** Exercise A **
Translate this sentence from the post about Rahm Emanuel into Spanish: "I was concerned when he was named chief of staff."
** Exercise B **
Print the stretch of the post about Rahm Emanuel from "Sarah Palin has" through "to health-care reform.".
======== Document section
Peter Wehner - 02.04.2010 - 3:25 PM

Sarah Palin has called for Rahm Emanuel to be fired because several months ago Emanuel reportedly told liberals they were “f—ing retarded” for planning to air attack ads against conservative Democrats opposed to health-care reform.

I’m certainly no great fan of Emanuel. I was concerned when he was named chief of staff. (“It’s fair to say,” I wrote in November 2008, “… that if Rahm Emanuel is chosen as chief of staff, the promise of a new and more uplifting era in politics may be revealed as a mirage. If Emanuel embodies the ‘new politics’ of the Obama era, it may well make the old politics seem like a garden party.”) And I think the Obama presidency has been, with a few exceptions, a train wreck. But calling on Emanuel to be fired is not appropriate and, to my mind, it is not even serious.
================
======== Records
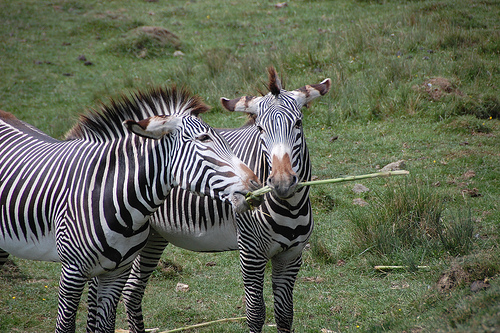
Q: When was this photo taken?
A: Day time.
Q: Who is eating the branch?
A: The zebras.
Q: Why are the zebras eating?
A: The zebras are hungry.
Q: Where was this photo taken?
A: A field.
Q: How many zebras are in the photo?
A: Two.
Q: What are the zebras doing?
A: Eating.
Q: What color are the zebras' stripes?
A: Black and white.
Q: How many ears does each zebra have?
A: Two.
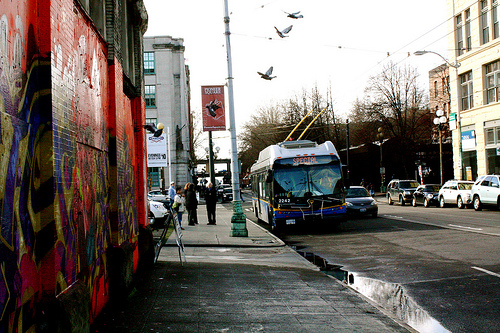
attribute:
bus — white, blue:
[250, 142, 350, 232]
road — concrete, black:
[226, 190, 498, 332]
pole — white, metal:
[223, 1, 246, 234]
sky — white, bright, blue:
[142, 3, 443, 111]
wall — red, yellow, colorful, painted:
[1, 2, 147, 332]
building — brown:
[425, 66, 456, 116]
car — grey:
[342, 186, 377, 212]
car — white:
[437, 182, 472, 204]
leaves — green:
[254, 120, 337, 140]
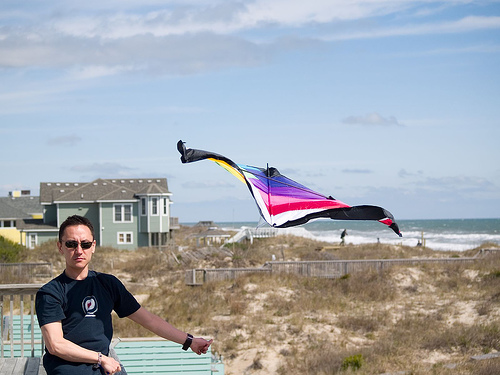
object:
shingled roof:
[39, 176, 169, 205]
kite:
[176, 139, 403, 239]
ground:
[0, 220, 497, 375]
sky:
[1, 0, 500, 221]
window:
[150, 195, 160, 216]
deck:
[3, 314, 224, 375]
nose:
[75, 242, 84, 256]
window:
[113, 204, 133, 223]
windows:
[116, 231, 133, 245]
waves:
[314, 226, 500, 251]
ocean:
[180, 218, 500, 251]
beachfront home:
[0, 176, 182, 250]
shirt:
[35, 269, 142, 375]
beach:
[173, 218, 500, 260]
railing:
[0, 283, 43, 362]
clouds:
[0, 2, 500, 150]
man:
[34, 214, 216, 375]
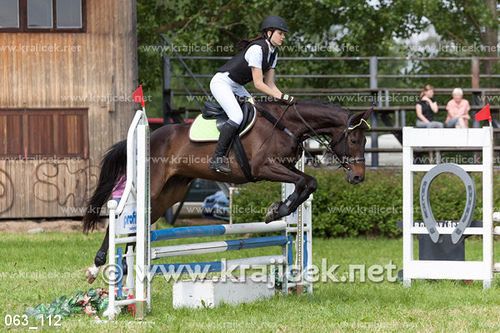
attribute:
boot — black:
[209, 112, 246, 177]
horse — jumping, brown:
[82, 102, 377, 287]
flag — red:
[131, 85, 146, 105]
================
** Task output A **
Me preocupé cuando lo nombraron jefe de gabinete.

** Task output B **
Sarah Palin has called for Rahm Emanuel to be fired because several months ago Emanuel reportedly told liberals they were “f—ing retarded” for planning to air attack ads against conservative Democrats opposed to health-care reform.